**To do:** Could you write out all of the data again, word for word?

(Camera intrinsics and pose data)
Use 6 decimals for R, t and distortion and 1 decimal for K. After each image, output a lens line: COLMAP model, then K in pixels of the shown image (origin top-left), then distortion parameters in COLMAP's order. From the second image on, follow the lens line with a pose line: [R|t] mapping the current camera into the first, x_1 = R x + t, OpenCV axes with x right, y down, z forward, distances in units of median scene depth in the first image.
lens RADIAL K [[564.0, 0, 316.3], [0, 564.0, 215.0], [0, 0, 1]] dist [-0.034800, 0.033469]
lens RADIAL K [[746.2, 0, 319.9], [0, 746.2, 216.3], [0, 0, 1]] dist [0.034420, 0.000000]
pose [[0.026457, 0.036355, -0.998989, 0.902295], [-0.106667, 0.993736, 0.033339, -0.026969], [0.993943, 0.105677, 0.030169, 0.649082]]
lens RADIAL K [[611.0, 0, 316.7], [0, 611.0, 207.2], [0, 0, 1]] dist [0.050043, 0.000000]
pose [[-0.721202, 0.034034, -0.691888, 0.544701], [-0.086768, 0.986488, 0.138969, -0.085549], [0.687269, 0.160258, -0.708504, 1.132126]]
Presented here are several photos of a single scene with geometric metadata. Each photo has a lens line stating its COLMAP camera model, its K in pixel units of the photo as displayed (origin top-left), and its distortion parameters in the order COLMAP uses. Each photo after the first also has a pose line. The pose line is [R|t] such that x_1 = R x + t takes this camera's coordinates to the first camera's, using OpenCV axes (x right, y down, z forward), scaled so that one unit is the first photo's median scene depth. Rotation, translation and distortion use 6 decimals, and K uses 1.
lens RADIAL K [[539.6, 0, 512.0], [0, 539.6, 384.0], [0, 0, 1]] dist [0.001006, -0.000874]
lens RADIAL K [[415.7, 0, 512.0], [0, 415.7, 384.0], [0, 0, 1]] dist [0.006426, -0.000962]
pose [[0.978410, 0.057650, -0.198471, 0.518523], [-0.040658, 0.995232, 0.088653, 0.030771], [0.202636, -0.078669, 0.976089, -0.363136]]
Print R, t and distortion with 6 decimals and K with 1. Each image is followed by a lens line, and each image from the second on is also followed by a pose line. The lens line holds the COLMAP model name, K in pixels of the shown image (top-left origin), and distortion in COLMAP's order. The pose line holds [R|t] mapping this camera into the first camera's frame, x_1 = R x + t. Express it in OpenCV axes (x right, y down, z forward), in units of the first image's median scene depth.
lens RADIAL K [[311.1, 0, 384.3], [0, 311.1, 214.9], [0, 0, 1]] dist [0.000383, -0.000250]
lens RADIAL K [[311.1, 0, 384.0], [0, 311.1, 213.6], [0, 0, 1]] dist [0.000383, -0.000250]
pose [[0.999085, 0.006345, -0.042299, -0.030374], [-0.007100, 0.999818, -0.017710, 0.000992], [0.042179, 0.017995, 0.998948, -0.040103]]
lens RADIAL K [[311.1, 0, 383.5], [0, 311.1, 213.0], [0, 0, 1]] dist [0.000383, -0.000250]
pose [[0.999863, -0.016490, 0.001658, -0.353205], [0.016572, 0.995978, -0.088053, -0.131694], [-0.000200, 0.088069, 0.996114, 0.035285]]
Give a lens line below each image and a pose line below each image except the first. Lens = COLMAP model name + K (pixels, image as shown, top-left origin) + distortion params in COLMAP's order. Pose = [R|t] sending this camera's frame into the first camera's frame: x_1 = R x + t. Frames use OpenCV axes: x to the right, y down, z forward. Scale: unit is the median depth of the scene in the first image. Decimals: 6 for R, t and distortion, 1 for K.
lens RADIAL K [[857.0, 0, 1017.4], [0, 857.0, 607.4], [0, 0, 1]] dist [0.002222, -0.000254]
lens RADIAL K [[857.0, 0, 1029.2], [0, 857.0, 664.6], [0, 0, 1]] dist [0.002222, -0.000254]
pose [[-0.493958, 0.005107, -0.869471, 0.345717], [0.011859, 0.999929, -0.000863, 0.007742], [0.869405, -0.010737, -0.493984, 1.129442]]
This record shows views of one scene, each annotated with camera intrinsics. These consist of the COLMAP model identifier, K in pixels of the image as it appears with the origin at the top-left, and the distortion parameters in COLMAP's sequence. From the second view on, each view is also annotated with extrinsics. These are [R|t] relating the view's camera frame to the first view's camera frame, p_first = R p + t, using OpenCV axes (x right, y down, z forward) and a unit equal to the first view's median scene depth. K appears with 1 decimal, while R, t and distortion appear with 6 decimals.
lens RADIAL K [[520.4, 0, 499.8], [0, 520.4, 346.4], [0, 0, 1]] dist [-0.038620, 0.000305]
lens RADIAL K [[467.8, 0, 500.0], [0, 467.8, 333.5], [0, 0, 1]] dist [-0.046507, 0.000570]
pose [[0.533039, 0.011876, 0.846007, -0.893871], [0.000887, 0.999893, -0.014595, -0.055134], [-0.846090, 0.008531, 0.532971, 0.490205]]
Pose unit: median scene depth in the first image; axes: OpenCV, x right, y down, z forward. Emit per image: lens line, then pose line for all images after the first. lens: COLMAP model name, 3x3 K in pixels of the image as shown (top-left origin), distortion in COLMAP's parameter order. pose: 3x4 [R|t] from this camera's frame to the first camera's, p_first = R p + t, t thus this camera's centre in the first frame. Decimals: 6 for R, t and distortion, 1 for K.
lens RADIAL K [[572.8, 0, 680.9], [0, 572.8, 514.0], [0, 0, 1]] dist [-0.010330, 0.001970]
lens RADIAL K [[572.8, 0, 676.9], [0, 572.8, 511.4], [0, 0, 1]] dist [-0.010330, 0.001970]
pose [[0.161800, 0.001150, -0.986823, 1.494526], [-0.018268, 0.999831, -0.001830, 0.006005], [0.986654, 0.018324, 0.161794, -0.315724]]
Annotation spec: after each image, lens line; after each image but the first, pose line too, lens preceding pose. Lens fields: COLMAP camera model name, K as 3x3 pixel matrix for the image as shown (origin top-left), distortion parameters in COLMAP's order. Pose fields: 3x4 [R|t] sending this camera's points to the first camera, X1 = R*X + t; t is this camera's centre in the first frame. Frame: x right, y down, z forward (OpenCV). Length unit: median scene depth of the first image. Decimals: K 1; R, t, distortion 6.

**Response to the exercise:**
Use 6 decimals for R, t and distortion and 1 decimal for K. After each image, output a lens line: COLMAP model, then K in pixels of the shown image (origin top-left), then distortion parameters in COLMAP's order. From the second image on, follow the lens line with a pose line: [R|t] mapping the current camera into the first, x_1 = R x + t, OpenCV axes with x right, y down, z forward, distances in units of median scene depth in the first image.
lens RADIAL K [[564.0, 0, 316.3], [0, 564.0, 215.0], [0, 0, 1]] dist [-0.034800, 0.033469]
lens RADIAL K [[746.2, 0, 319.9], [0, 746.2, 216.3], [0, 0, 1]] dist [0.034420, 0.000000]
pose [[0.026457, 0.036355, -0.998989, 0.902295], [-0.106667, 0.993736, 0.033339, -0.026969], [0.993943, 0.105677, 0.030169, 0.649082]]
lens RADIAL K [[611.0, 0, 316.7], [0, 611.0, 207.2], [0, 0, 1]] dist [0.050043, 0.000000]
pose [[-0.721202, 0.034034, -0.691888, 0.544701], [-0.086768, 0.986488, 0.138969, -0.085549], [0.687269, 0.160258, -0.708504, 1.132126]]
Presented here are several photos of a single scene with geometric metadata. Each photo has a lens line stating its COLMAP camera model, its K in pixel units of the photo as displayed (origin top-left), and its distortion parameters in the order COLMAP uses. Each photo after the first also has a pose line. The pose line is [R|t] such that x_1 = R x + t takes this camera's coordinates to the first camera's, using OpenCV axes (x right, y down, z forward), scaled so that one unit is the first photo's median scene depth. Rotation, translation and distortion use 6 decimals, and K uses 1.
lens RADIAL K [[539.6, 0, 512.0], [0, 539.6, 384.0], [0, 0, 1]] dist [0.001006, -0.000874]
lens RADIAL K [[415.7, 0, 512.0], [0, 415.7, 384.0], [0, 0, 1]] dist [0.006426, -0.000962]
pose [[0.978410, 0.057650, -0.198471, 0.518523], [-0.040658, 0.995232, 0.088653, 0.030771], [0.202636, -0.078669, 0.976089, -0.363136]]
Print R, t and distortion with 6 decimals and K with 1. Each image is followed by a lens line, and each image from the second on is also followed by a pose line. The lens line holds the COLMAP model name, K in pixels of the shown image (top-left origin), and distortion in COLMAP's order. The pose line holds [R|t] mapping this camera into the first camera's frame, x_1 = R x + t. Express it in OpenCV axes (x right, y down, z forward), in units of the first image's median scene depth.
lens RADIAL K [[311.1, 0, 384.3], [0, 311.1, 214.9], [0, 0, 1]] dist [0.000383, -0.000250]
lens RADIAL K [[311.1, 0, 384.0], [0, 311.1, 213.6], [0, 0, 1]] dist [0.000383, -0.000250]
pose [[0.999085, 0.006345, -0.042299, -0.030374], [-0.007100, 0.999818, -0.017710, 0.000992], [0.042179, 0.017995, 0.998948, -0.040103]]
lens RADIAL K [[311.1, 0, 383.5], [0, 311.1, 213.0], [0, 0, 1]] dist [0.000383, -0.000250]
pose [[0.999863, -0.016490, 0.001658, -0.353205], [0.016572, 0.995978, -0.088053, -0.131694], [-0.000200, 0.088069, 0.996114, 0.035285]]
Give a lens line below each image and a pose line below each image except the first. Lens = COLMAP model name + K (pixels, image as shown, top-left origin) + distortion params in COLMAP's order. Pose = [R|t] sending this camera's frame into the first camera's frame: x_1 = R x + t. Frames use OpenCV axes: x to the right, y down, z forward. Scale: unit is the median depth of the scene in the first image. Decimals: 6 for R, t and distortion, 1 for K.
lens RADIAL K [[857.0, 0, 1017.4], [0, 857.0, 607.4], [0, 0, 1]] dist [0.002222, -0.000254]
lens RADIAL K [[857.0, 0, 1029.2], [0, 857.0, 664.6], [0, 0, 1]] dist [0.002222, -0.000254]
pose [[-0.493958, 0.005107, -0.869471, 0.345717], [0.011859, 0.999929, -0.000863, 0.007742], [0.869405, -0.010737, -0.493984, 1.129442]]
This record shows views of one scene, each annotated with camera intrinsics. These consist of the COLMAP model identifier, K in pixels of the image as it appears with the origin at the top-left, and the distortion parameters in COLMAP's sequence. From the second view on, each view is also annotated with extrinsics. These are [R|t] relating the view's camera frame to the first view's camera frame, p_first = R p + t, using OpenCV axes (x right, y down, z forward) and a unit equal to the first view's median scene depth. K appears with 1 decimal, while R, t and distortion appear with 6 decimals.
lens RADIAL K [[520.4, 0, 499.8], [0, 520.4, 346.4], [0, 0, 1]] dist [-0.038620, 0.000305]
lens RADIAL K [[467.8, 0, 500.0], [0, 467.8, 333.5], [0, 0, 1]] dist [-0.046507, 0.000570]
pose [[0.533039, 0.011876, 0.846007, -0.893871], [0.000887, 0.999893, -0.014595, -0.055134], [-0.846090, 0.008531, 0.532971, 0.490205]]
Pose unit: median scene depth in the first image; axes: OpenCV, x right, y down, z forward. Emit per image: lens line, then pose line for all images after the first. lens: COLMAP model name, 3x3 K in pixels of the image as shown (top-left origin), distortion in COLMAP's parameter order. pose: 3x4 [R|t] from this camera's frame to the first camera's, p_first = R p + t, t thus this camera's centre in the first frame. Decimals: 6 for R, t and distortion, 1 for K.
lens RADIAL K [[572.8, 0, 680.9], [0, 572.8, 514.0], [0, 0, 1]] dist [-0.010330, 0.001970]
lens RADIAL K [[572.8, 0, 676.9], [0, 572.8, 511.4], [0, 0, 1]] dist [-0.010330, 0.001970]
pose [[0.161800, 0.001150, -0.986823, 1.494526], [-0.018268, 0.999831, -0.001830, 0.006005], [0.986654, 0.018324, 0.161794, -0.315724]]
Annotation spec: after each image, lens line; after each image but the first, pose line too, lens preceding pose. Lens fields: COLMAP camera model name, K as 3x3 pixel matrix for the image as shown (origin top-left), distortion parameters in COLMAP's order. Pose fields: 3x4 [R|t] sending this camera's points to the first camera, X1 = R*X + t; t is this camera's centre in the first frame. Frame: x right, y down, z forward (OpenCV). Length unit: median scene depth of the first image. Decimals: K 1; R, t, distortion 6.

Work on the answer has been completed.